Alice heard Dinah mewl from her bed, louder than the soft creaking the chair made. She turned her head to look at her cat, to evaluate how well her Dinah was. She was pleased to find that Dinah looked happy and healthy, as her kitten should. She returned to gazing out the window.
"Dinah, do you know if I will be visiting my Aunt soon?" She asked, rocking again. She slowly increased her pace as she watched a small racoon walk into the middle of the road. "I do so hope I will; I have to go back you know, to that place."
She rocked back and forth, back and forth, her speed growing, the creaking of the chair getting louder. She heard a dog barking outside, but the racoon didn't seem to.
"Yes... I didn't much like my time in the institution; they didn't let me think or anything, and you remember how much I love to ponder." Her voice escilated as well as the chair's creaks as she rocked as fast as she could go; she was almost yelling.
A small white rabbit, wearing a waistcoat, hopped quickly into the road, heading right toward the skinny racoon.
She knocked the chair over and threw open the window, cracking the glass.
"RUN MR. RABBIT!" She yelled, her grin as far spread as it could go, teeth showing and the madness in her eyes glinting off the yellow light of the lamps, which tinged them green for a long moment.
A Cheshire grin.
The rabbit was dead, waistcoat shredded, pocketwatch laying on the ground broken.
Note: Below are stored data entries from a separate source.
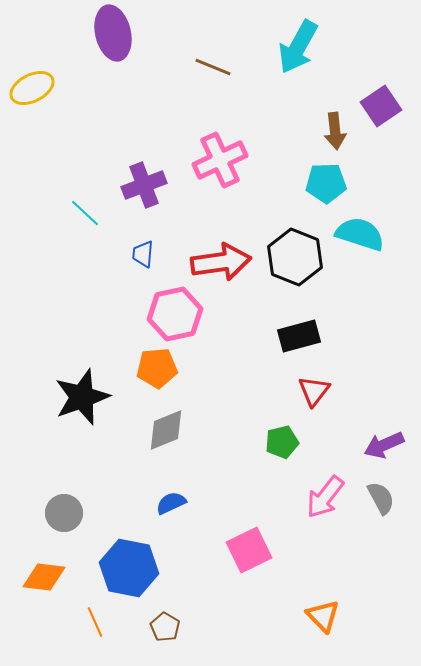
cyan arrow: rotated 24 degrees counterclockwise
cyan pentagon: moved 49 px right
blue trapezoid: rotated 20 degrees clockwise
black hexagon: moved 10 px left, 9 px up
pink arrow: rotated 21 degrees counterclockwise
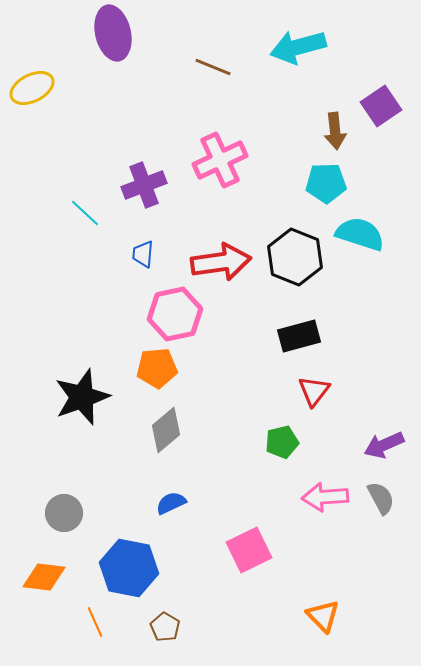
cyan arrow: rotated 46 degrees clockwise
gray diamond: rotated 18 degrees counterclockwise
pink arrow: rotated 48 degrees clockwise
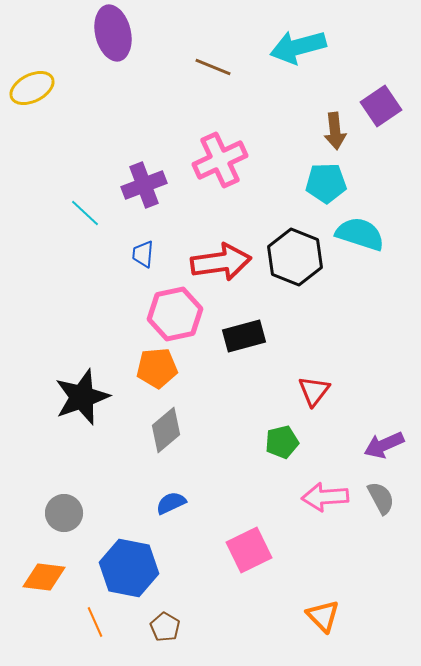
black rectangle: moved 55 px left
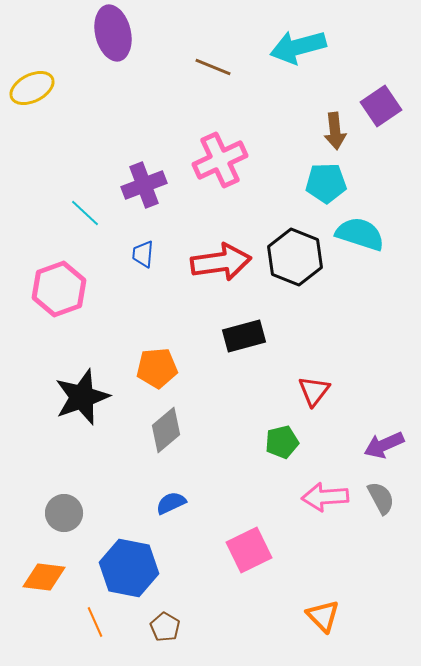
pink hexagon: moved 116 px left, 25 px up; rotated 8 degrees counterclockwise
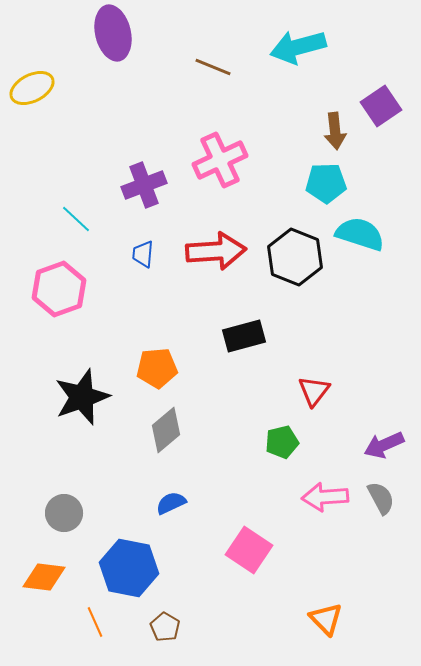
cyan line: moved 9 px left, 6 px down
red arrow: moved 5 px left, 11 px up; rotated 4 degrees clockwise
pink square: rotated 30 degrees counterclockwise
orange triangle: moved 3 px right, 3 px down
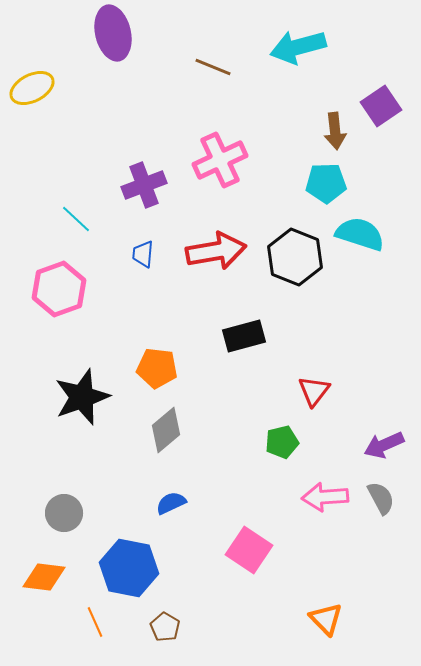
red arrow: rotated 6 degrees counterclockwise
orange pentagon: rotated 12 degrees clockwise
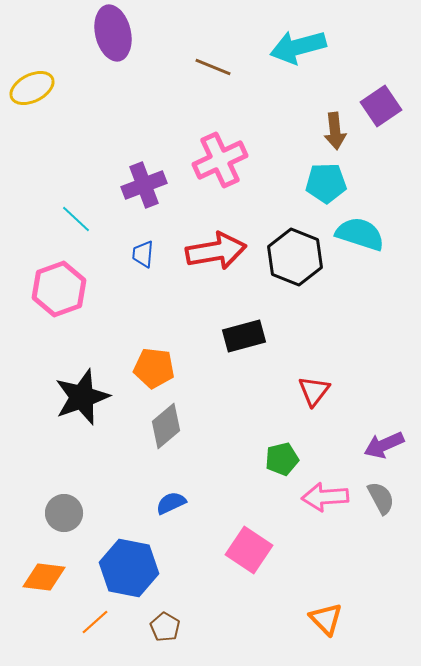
orange pentagon: moved 3 px left
gray diamond: moved 4 px up
green pentagon: moved 17 px down
orange line: rotated 72 degrees clockwise
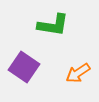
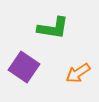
green L-shape: moved 3 px down
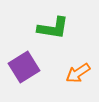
purple square: rotated 24 degrees clockwise
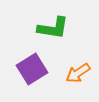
purple square: moved 8 px right, 2 px down
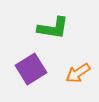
purple square: moved 1 px left
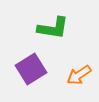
orange arrow: moved 1 px right, 2 px down
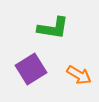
orange arrow: rotated 115 degrees counterclockwise
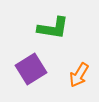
orange arrow: rotated 90 degrees clockwise
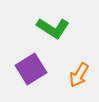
green L-shape: rotated 24 degrees clockwise
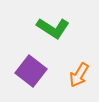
purple square: moved 2 px down; rotated 20 degrees counterclockwise
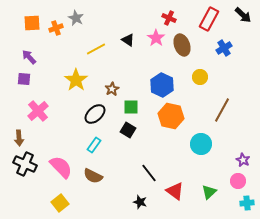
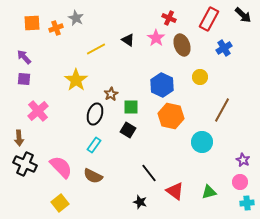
purple arrow: moved 5 px left
brown star: moved 1 px left, 5 px down
black ellipse: rotated 30 degrees counterclockwise
cyan circle: moved 1 px right, 2 px up
pink circle: moved 2 px right, 1 px down
green triangle: rotated 28 degrees clockwise
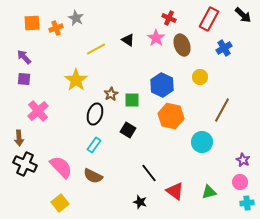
green square: moved 1 px right, 7 px up
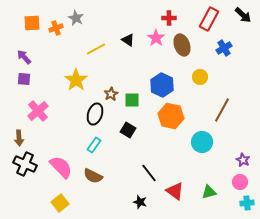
red cross: rotated 24 degrees counterclockwise
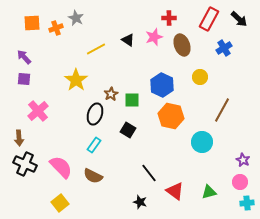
black arrow: moved 4 px left, 4 px down
pink star: moved 2 px left, 1 px up; rotated 18 degrees clockwise
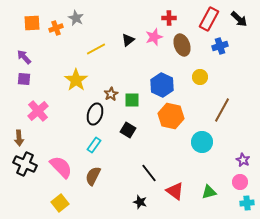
black triangle: rotated 48 degrees clockwise
blue cross: moved 4 px left, 2 px up; rotated 14 degrees clockwise
brown semicircle: rotated 90 degrees clockwise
It took her a moment to realise it was not a rabbit, that it was really a small poodle, that the pocket watch was actually its collar.
That the racoon was staring up at her with green eyes and bloody grin that mirrored her own. She heard pounding at her door and waved goodbye to the Cheshire Cat, who then faded into nothing; but not before it had pulled down the corners of its mouth.
Alice nodded to the empty street and copied the creature; this is what it feels like to frown, then? She wondered, rushing to unlock her door; she caught herself in the vanity, and realized that with her wide, mad blue eyes, she looked panicked instead of unhappy. Undoubtedly what the Cheshire Cat had wanted. She threw open the door into the worried faces of her mother and father.
"Mother, it was awefull, simply dreadfull! Daddy quick, call the pound, I just saw a poodle be killed by a large ugly dog!"